DESCRIPTION (provided by applicant): The enterococci emerged as leading causes of multidrug resistant hospital acquired infection (HAI) in the 70's and 80's. They currently rank second only to the staphylococci, causing 12.1% of all HAI. Antibiotic resistant HAI add over $ 20 Billion annually in excess health care costs. Therefore $ 2.42 Billion annually, along with ~ 12,000 deaths are ascribable to HAI caused by enterococci, making it a leading public health concern. Moreover, they are now transmitting resistance to the last line drug, vancomycin, to the staphylococci. In preliminary data, we showed that the emergence of enterococci as leading hospital pathogens coincided with the outgrowth of strains in the 70's and 80's that lacked CRISPR defense against phage, plasmid and other mobile element entry into the genome. Our comparative genomics study indicated that under intense antibiotic pressure, enterococci without CRISPR were at an advantage for acquiring antibiotic resistance determinants. They became resistant to multiple antibiotics and proliferated in hospitals. Coinciding with the loss of CRISPR, phages lysogenized the hospital strains; and pathogenicity islands, transposons and other plasmids and mobile elements entered. As a result, hospital endemic enterococci have genomes over 25% larger than commensal strains, with a synergistic convergence of virulence traits and antibiotic resistances. In nature, most evidence indicates that phage pressure has selected for the occurrence and maintenance of the CRISPR defense over eons of evolution. However, the sudden and massive application of high levels of antibiotics in the last 50 years has selected for strains lacking that defense, with presumably enhanced ability to acquire new antibiotic resistances. In this exploratory R21 application, we propose to quantify the level of defense against plasmid and phage entry into Enterococcus faecalis accorded by the CRISPR locus, and to model using varying parameters, the tension between antibiotic selection and phage selection for the loss/maintenance of this locus. This will provide the preliminary data for a larger program to identify the optimum antibiotic use parameters for preserving CRISPR in the enterococcal population, thereby inhibiting transfer of antibiotic resistant elements, and preserving the shelf life of increasingly scarce, effective antibiotics.

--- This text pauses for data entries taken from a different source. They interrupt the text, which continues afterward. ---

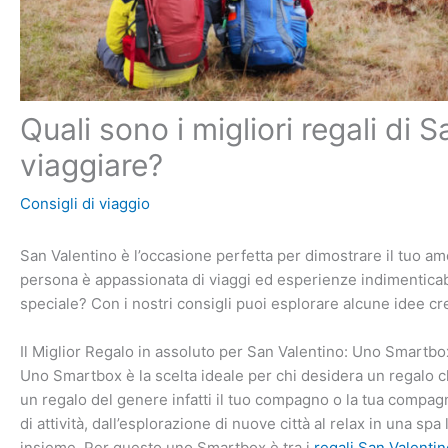
Quali sono i migliori regali di
viaggiare?
Consigli di viaggio
San Valentino è l’occasione perfetta per dimostrare il tuo 
persona è appassionata di viaggi ed esperienze indimenticab
speciale? Con i nostri consigli puoi esplorare alcune idee cre
Il Miglior Regalo in assoluto per San Valentino: Uno Smartbo
Uno Smartbox è la scelta ideale per chi desidera un regalo 
un regalo del genere infatti il tuo compagno o la tua compag
di attività, dall’esplorazione di nuove città al relax in una spa
insieme. Per questo uno Smartbox è tra i
regali San Valenti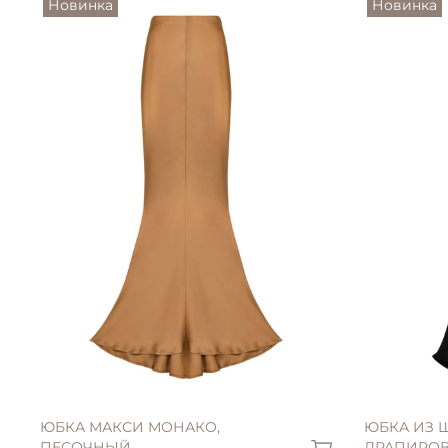
Новинка
Новинка
L (46)
XL (48)
XXL (50)
ЮБКА МАКСИ МОНАКО,
ЮБКА ИЗ 
ПЕСОЧНЫЙ
ДРАПИРОВ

描述（由申请人提供）：肠球菌在70年代和80年代成为多重耐药医院获得性感染（HAI）的主要原因。它们目前仅次于葡萄球菌，占所有HAI的12.1%。抗生素耐药HAI每年增加超过200亿美元的额外医疗保健费用。因此，每年有24.2亿美元，沿着约12，000例死亡可归因于肠球菌引起的HAI，使其成为主要的公共卫生问题。此外，它们现在正在将对最后一线药物万古霉素的耐药性传递给葡萄球菌。在初步数据中，我们表明肠球菌作为主要医院病原体的出现与70年代和80年代缺乏针对噬菌体、质粒和其他移动的元件进入基因组的CRISPR防御的菌株的生长相一致。我们的比较基因组学研究表明，在强烈的抗生素压力下，没有CRISPR的肠球菌在获得抗生素耐药决定簇方面具有优势。它们对多种抗生素产生耐药性，并在医院中扩散。与失去的 CRISPR使医院菌株溶原化;致病岛、转座子和其他质粒以及移动的元件进入。因此，医院流行性肠球菌的基因组比医院菌株大25%以上，具有毒力性状和抗生素耐药性的协同收敛。在自然界中，大多数证据表明，噬菌体压力选择了CRISPR防御的发生和维持。然而，在过去的50年里，高水平抗生素的突然和大规模应用选择了缺乏这种防御的菌株，可能增强了获得新抗生素耐药性的能力。在这个探索性的R21应用中，我们建议量化CRISPR基因座对质粒和噬菌体进入粪肠球菌的防御水平，并使用不同的参数来模拟抗生素选择和噬菌体选择之间的张力，以丢失/维持该基因座。这将为一个更大的项目提供初步数据，以确定在肠球菌群体中保留CRISPR的最佳抗生素使用参数，从而抑制抗生素耐药元件的转移，并保留日益稀缺的有效抗生素的保质期。